Written by Malcolm Subhan | Updated: Aug 21 2004, 05:53am hrs
Indian exporters targeting the 25-nation European Union (EU) can expect a shift in its trade policy after November 1. That is when the EU will have a new trade supremo. Englishman Peter Mandelson, former secretary of trade and industry in Tony Blairs government, will replace the Frenchman Pascal Lamy as EU Commissioner for external trade.

In 2003, Indian exports to the then 15-nation EU stood at 13 billion euro, and imports at 14 billion euro. Exports of textiles and clothing alone came to 4.4 billion euro in 2002. They are expected to rise sharply from January 1 next, when the EU lifts its quota restrictions on imports.

Mr Mandelson is a supporter of the EUs Lisbon strategy, its 10-year project to become the most competitive and dynamic knowledge-based economy in the world.

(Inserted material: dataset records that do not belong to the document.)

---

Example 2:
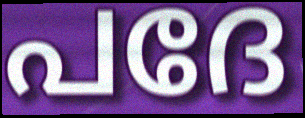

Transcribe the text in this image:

പദേ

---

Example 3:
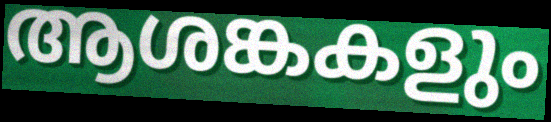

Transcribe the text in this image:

ആശങ്കകളും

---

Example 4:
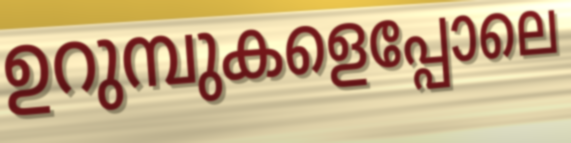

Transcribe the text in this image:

ഉറുമ്പുകളെപ്പോലെ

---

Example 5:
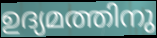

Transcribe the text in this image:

ഉദ്യമത്തിനുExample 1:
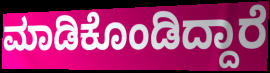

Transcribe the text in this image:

ಮಾಡಿಕೊಂಡಿದ್ದಾರೆ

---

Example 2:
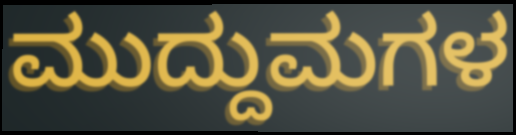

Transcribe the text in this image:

ಮುದ್ದುಮಗಳ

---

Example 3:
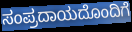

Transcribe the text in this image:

ಸಂಪ್ರದಾಯದೊಂದಿಗೆ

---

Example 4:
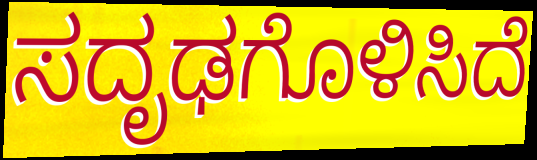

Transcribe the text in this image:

ಸದೃಢಗೊಳಿಸಿದೆ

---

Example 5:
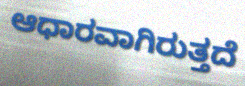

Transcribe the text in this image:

ಆಧಾರವಾಗಿರುತ್ತದೆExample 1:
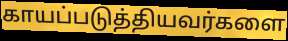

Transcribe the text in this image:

காயப்படுத்தியவர்களை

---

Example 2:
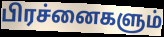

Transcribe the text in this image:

பிரச்னைகளும்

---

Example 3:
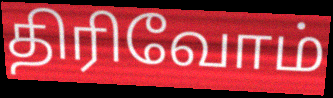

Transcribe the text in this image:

திரிவோம்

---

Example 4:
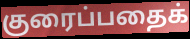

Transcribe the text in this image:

குரைப்பதைக்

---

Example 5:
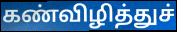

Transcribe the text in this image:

கண்விழித்துச்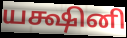
யக்ஷினி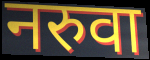
नरुवा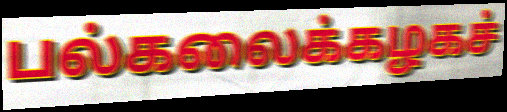
பல்கலைக்கழகச்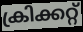
ക്രിക്കറ്റ്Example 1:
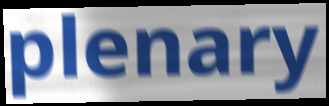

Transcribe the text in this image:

plenary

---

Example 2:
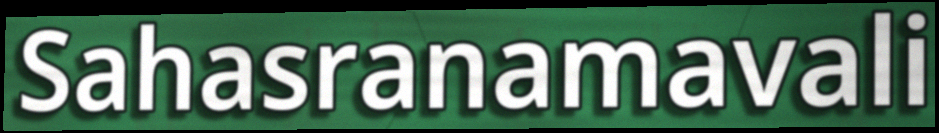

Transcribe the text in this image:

Sahasranamavali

Achieving this goal requires better policies for the information society and R&D, as well as stepping up the process of structural reform for competitiveness and innovation.

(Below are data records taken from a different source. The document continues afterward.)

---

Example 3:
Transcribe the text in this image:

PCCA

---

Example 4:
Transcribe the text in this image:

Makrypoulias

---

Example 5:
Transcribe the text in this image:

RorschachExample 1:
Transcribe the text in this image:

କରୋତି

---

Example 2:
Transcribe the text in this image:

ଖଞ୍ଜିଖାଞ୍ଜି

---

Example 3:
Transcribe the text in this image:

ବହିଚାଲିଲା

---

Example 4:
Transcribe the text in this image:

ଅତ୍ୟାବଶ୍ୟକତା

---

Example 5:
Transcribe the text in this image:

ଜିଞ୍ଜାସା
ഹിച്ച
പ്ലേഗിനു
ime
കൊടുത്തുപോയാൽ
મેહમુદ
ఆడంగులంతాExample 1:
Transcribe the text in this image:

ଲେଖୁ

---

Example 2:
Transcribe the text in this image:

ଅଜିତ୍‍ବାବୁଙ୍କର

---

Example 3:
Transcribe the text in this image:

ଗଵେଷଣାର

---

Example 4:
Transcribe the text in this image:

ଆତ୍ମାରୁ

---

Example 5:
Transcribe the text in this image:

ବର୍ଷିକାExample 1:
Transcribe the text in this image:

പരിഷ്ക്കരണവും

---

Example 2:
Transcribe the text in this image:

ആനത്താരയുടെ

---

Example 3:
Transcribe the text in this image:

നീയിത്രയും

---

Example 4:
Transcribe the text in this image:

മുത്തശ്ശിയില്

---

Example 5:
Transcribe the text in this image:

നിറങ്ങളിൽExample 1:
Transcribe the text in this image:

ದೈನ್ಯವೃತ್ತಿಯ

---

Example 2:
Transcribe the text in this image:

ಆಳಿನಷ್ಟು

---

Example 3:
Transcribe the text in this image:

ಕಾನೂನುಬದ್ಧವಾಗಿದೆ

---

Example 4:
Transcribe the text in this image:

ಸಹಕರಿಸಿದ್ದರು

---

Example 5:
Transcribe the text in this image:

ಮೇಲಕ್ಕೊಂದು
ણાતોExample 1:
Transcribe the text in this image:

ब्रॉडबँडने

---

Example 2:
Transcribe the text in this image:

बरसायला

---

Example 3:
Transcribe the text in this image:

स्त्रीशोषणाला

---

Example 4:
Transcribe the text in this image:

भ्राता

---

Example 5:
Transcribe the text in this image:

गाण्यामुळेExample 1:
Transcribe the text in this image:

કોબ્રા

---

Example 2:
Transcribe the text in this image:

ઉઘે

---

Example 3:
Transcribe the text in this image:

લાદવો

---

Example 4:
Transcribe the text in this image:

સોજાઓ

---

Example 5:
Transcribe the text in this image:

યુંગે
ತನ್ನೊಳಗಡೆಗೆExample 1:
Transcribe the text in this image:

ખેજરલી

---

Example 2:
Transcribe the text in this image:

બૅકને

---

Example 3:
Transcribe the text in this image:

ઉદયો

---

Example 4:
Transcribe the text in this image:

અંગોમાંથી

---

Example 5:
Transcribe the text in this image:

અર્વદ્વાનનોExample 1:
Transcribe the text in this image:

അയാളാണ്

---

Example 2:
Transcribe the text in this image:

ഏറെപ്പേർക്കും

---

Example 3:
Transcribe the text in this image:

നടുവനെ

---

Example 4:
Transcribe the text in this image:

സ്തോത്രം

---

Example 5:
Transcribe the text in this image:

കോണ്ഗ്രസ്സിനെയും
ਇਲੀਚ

In 1998, some two years before the EU launched its drive, Mr Mandelson, as trade and industry secretary, was behind the UK governments white paper Building the Knowledge Driven Economy. In other words, he can be expected to favour a move away from the labour-intensive sectors of manufacturing industry and towards the more capital-intensive, high-tech industries.

Although a committed socialist, like Mr Lamy, and a long-time member of the Labour Party, 50-year old Mr Mandelson is credited with having helped Prime Minister Tony Blair modernise his party.

Mr Mandelson is not the only newcomer to Brussels. Come November 1, the present 20-member European Commission, the EUs executive arm, leaves office, to be replaced by a new 25-member Commission. The interim Commission has just moved into the two top floors of a modern office block here to prepare its strategy for running the EU during the next five years.

This means that the commerce ministry will not be alone in keeping a watchful eye on developments in Brussels. So will Natwar Singh and the ministry of external affairs. This is because external relations commissioner Chris Patten will be replaced by former foreign minister of Austria Benita Ferrero-Waldner.

Austria clearly is delighted that its commissioner has secured one of the top jobs in the EC. In fact, Ms Ferrero-Waldner wanted the job of development commissioner, but was beaten to it by Belgiums former foreign minister Louis Michel, according to Belgian newspaper, Le Soir. A member of her department told the European Parliament recently that the external relations directorate will give top priority to strengthening and deepening EU-India relations.

The EU Council of Ministers is expected to endorse the ECs plans to create an EU-India strategic partnership, as set out in Commissioner Pattens paper of June 16. Hopefully, it will do so before the EU-India political summit at the Hague on October 13-14.

Even so, fears been expressed that the fifth EU-India summit may prove less effective because the EC will be represented by its outgoing president, Romano Prodi, and Mr Patten. The Commission, after all, is the driving force on the EU side for closer and stronger relations with India.

Perhaps the best way to counter these fears, and to ensure continuity in EU-India relations, is for Prime Minister Manmohan Singh to spend a day or two in Brussels before returning to New Delhi.